In Burundi, an estimated 600,000 people, primarily IDPs, required assistance as of mid-1999. Large numbers of people have been displaced because of the ongoing political and ethnic violence, which has been widespread since the first democratic elections in 1993, despite the ongoing Arusha peace process.
In 1997 OCHA and the U.S. Office for Foreign Disaster Assistance (OFDA) asked UNICEF to be the lead agency in matters of nutrition in Burundi. In the second half of 1998, when the security situation had improved in much of the country, UNICEF, in consultation with the MOH, OCHA, and OFDA, designed a nutrition surveillance strategy for Burundi involving anthropometric surveys, food security assessments, and the analysis of clinic admission data in all provinces where security conditions allowed the work to be undertaken. This surveillance system was based at the provincial level in order to prevent any important inter-provincial differences being masked by a national survey. WFP and UNICEF implemented an MoU at the country level.
The results of anthropometric surveys conducted from January to August 1998 can be seen in Figure 5.5. The prevalence of wasting (< - 2 Z-scores) and/or oedema varied from 23.8% in Gitega North to 10% in Cankuzo. The inter-provincial differences in the prevalence of undernutrition are due to the large variations in the security situation, access, and infrastructure throughout the country, which in turn affect food security, social and care structures, and the public health environment.
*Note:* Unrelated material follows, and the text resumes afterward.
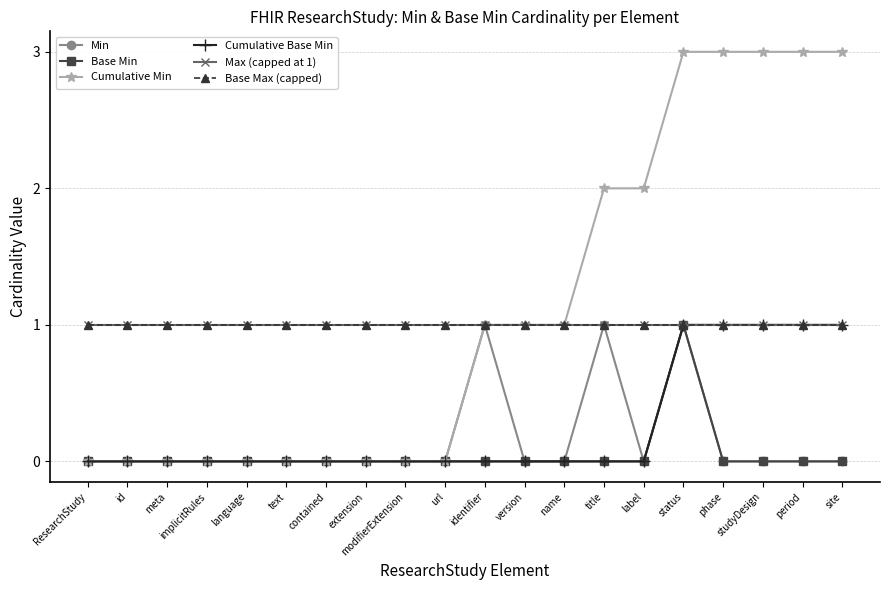

At which label does Cumulative Base Min reach its minimum?

ResearchStudy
The results of further surveys conducted between September 1998 and February 1999 are shown in Figure 5.6. The prevalence of undernutrition declined during the period between the two survey rounds: for example, the prevalence of wasting and/or oedema in Cibitoke decreased from 21.2% to 5.6% between April and October 1998. Food security surveys indicated that the major reason for this was the improvement in the security situation, which enabled camps of displaced people to be dispersed and people to return to their homes after hiding in the forest. Many households were then able to resume their normal agricultural activities. Other reasons included food and seed distribution programmes by WFP and FAO, the supplementary and therapeutic feeding programmes run by NGOs, and the increased availability of medicines for the treatment of malaria, which is a major cause of morbidity and mortality.
The examples of the 1998 famine in southern Sudan, in which an estimated 60,000 people died, and the nutritional situation in Burundi illustrate the importance of the basic causes of undernutrition, including the wider social, economic, and political situations that affect security conditions and the distribution of resources.